特集
2021年8月22日特集 奄美大島、徳之島、沖縄島北部及び西表島「西表島と沖縄島北部」編
水面を花畑に変える満月に咲く花
もとは大陸と地続きだったこの陸地が島となり、そこに残された生き物が独自の進化を遂げ、ここでしか見られない生き物を育む環境が生まれました。
──「奄美大島、徳之島、沖縄島北部及び西表島」にはなぜ、ここにしか見られない動物が多いのでしょうか?
伊良波:太古の昔、この島々は大陸と地続きでしたが、地殻変動で大陸から分かれて島になりました。その後、島に残された動物たちが環境に適応して独自の進化を遂げました。ということで、固有の生き物がたくさん生息しています。番組では、ヨナラ水道という、海面の上昇によって海に沈んだ谷の跡を、空撮の映像でお見せします。悠久のダイナミックな地球の変化を感じられるようなシーンなので、ぜひご覧ください。
サンゴ礁が途切れて深い青色になっているヨナラ水道。海面変動によって海に沈んだかつての谷です。
──もとは大陸とつながっていて、それが分かれたことがこの島々に固有種が多い理由なのですね。
伊良波:大陸では絶滅した、木の上で暮らす齧歯類のケナガネズミや、やんばる固有のキツツキであるノグチゲラ、去年新種と発表されたヤエヤマカジカガエル、全長最大30cmにもなるトカゲの仲間のサキシマカナヘビなど、この世界遺産でしか見られない動物を番組ではお見せします。

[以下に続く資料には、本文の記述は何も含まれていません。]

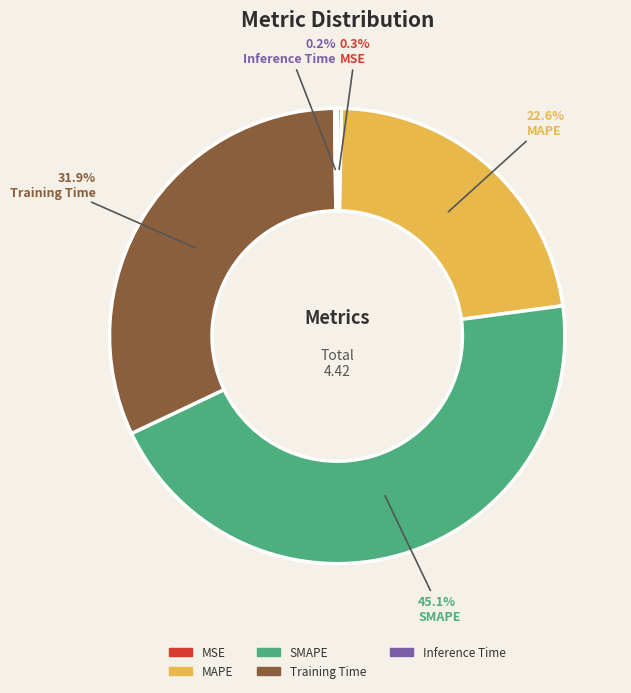

What percentage do Training Time and MAPE together represent?

54.4%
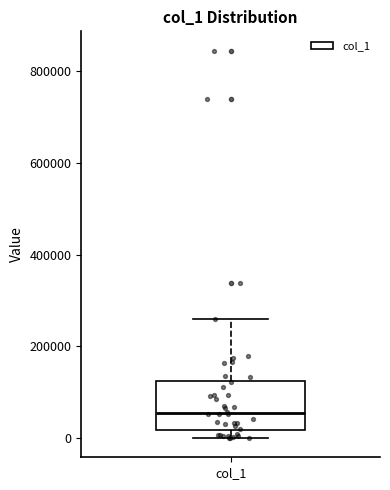

Transcribe this box plot: give where the median line is, the range the box spans, and where the two whiskers end, as read against the y-axis. The values are not printed on the chart, so give them approximately, as read against the axis.

median 60000, box 20000 to 120000, whiskers 0 to 260000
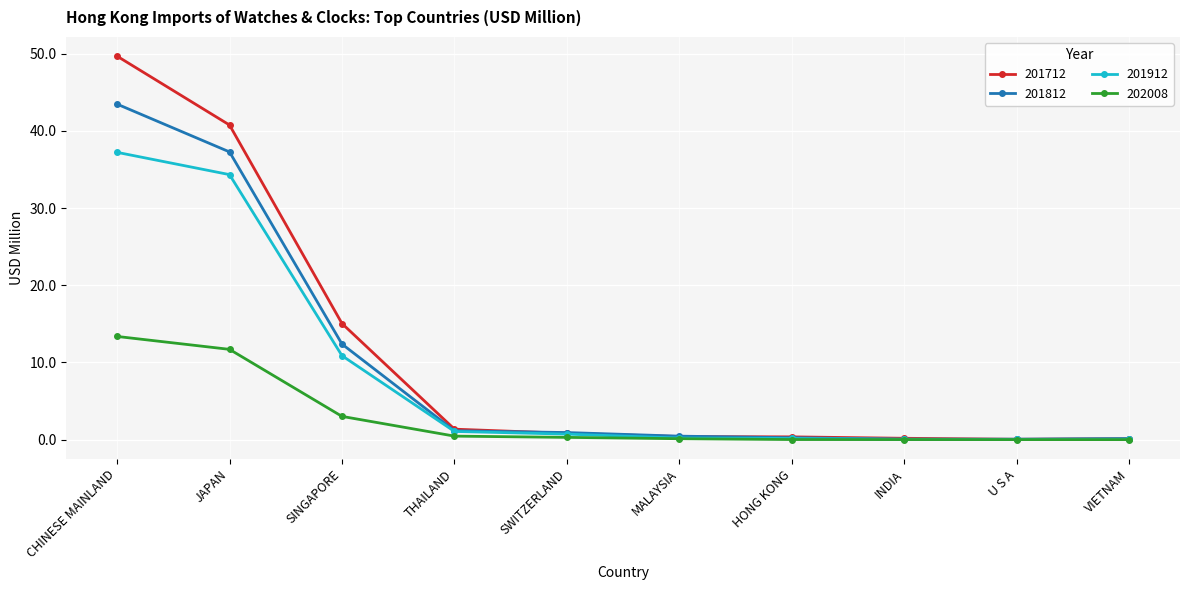

Which category has the highest value in the 201912 series?

CHINESE MAINLAND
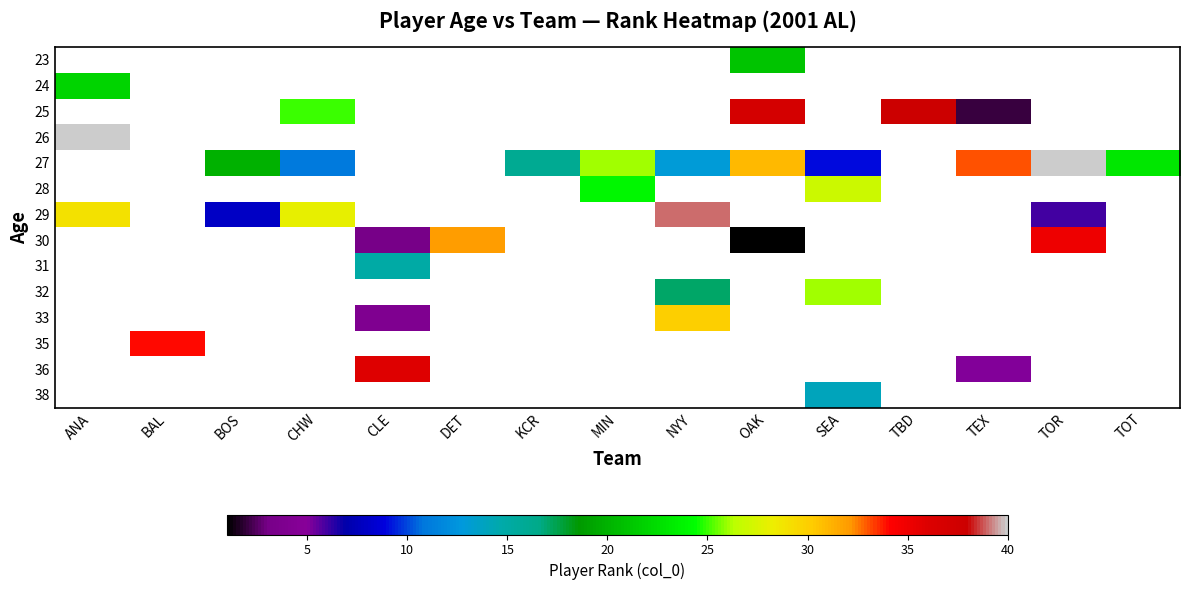

What is the lowest value of the 26 series?

40.0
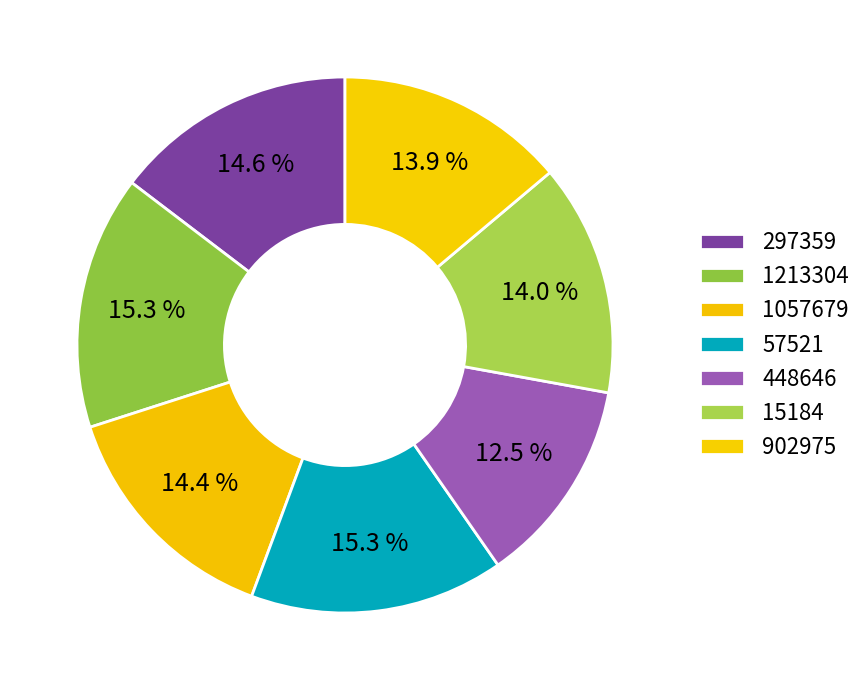

How many slices are in this pie chart?

7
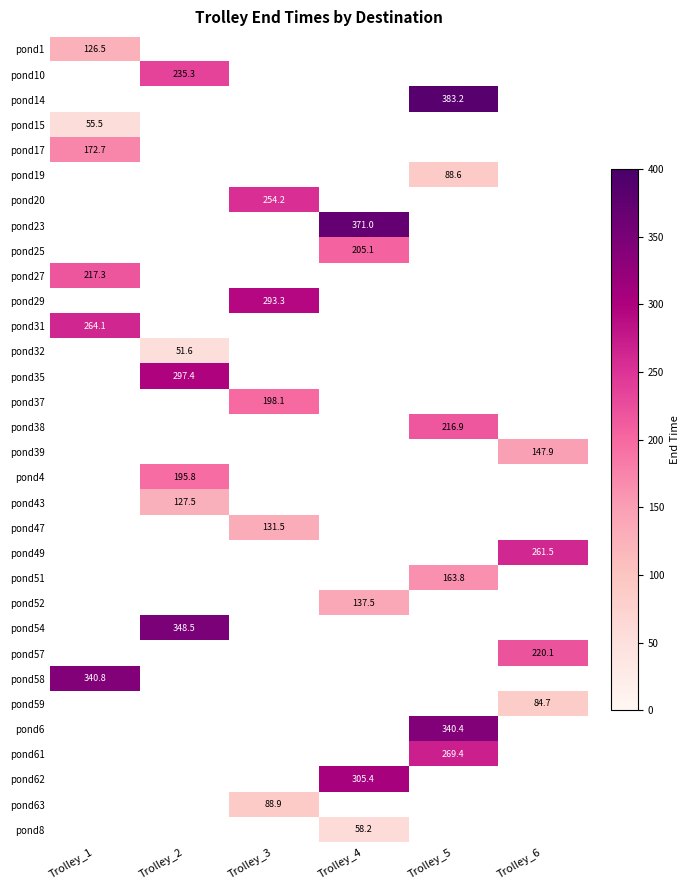

Rank the series by their maximum value, from highest to lowest.

pond17, pond19, pond20, pond23, pond25, pond27, pond29, pond31, pond32, pond35, pond37, pond38, pond39, pond4, pond43, pond47, pond49, pond51, pond52, pond54, pond57, pond58, pond59, pond6, pond61, pond62, pond63, pond8, pond1, pond10, pond14, pond15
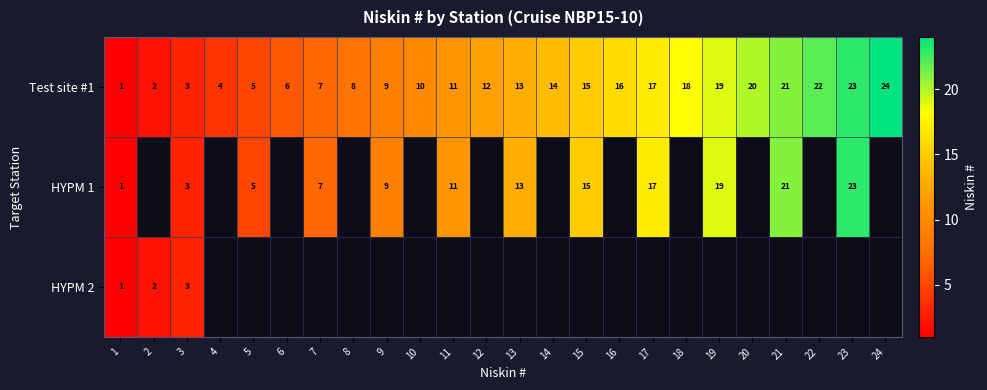

Is it true that HYPM 1 equals 0.6 at 6?

False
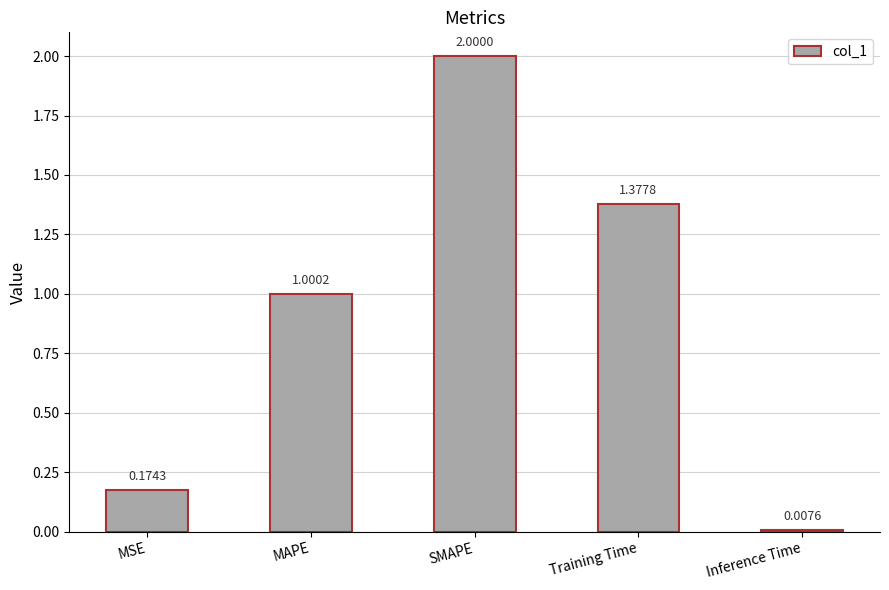

At which category does the chart reach its peak across all series?

SMAPE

木の上で暮らすケナガネズミやトカゲの仲間のサキシマカナヘビをはじめ、独自の進化を遂げた、さまざまな希少動物が生息しています。
──本当に珍しい生き物が豊富な場所なのですね。
伊良波:動物だけでなく、珍しい植物もあります。特に注目していただきたいのはサガリバナです。東南アジアなどに分布する熱帯の植物なのですが、西表島にはその木が多く自生しています。サガリバナの花は、マングローブの森の奥で夏の夜に咲きます。花が咲くと、あたりが甘い香りで包まれ、ハチなどの虫を引き寄せるのです。花が特に美しく咲くと言われる満月の夜に撮影したのですが、月夜に開く繊細な花は、その香りと相まって妖艶な印象を私は受けました。
──月夜に咲く妖艶な花とは、映像が楽しみです。
伊良波:さらに夜が明けるとサガリバナの花が落ちて、川の水面を漂います。水面が花畑のようになり、本当に美しい光景でした。その落ちた花は、カニやカメなどの餌となります。サガリバナも島の環境の一部として循環しているのです。
夏の月夜に花を開かせるサガリバナ。夜明けには落ちた花が水面を花畑に変えます。
──さまざまな生き物がつながって独特な環境が保たれているのですね。
伊良波:今回、さまざまな固有種などを取材していく中で、それらを育む環境についても考えさせられました。番組では西表島のピナイサーラの滝やマングローブの森など、スケールの大きな自然の姿も紹介しています。そうした、貴重な生き物が生きる環境について、番組をご覧になった皆さんも思いを馳せていただければ嬉しいです。
西表島北部にある、沖縄県最大の落差55mのピナイサーラの滝や、緑の絨毯のように広がるマングローブの森といった自然の絶景もお届けします。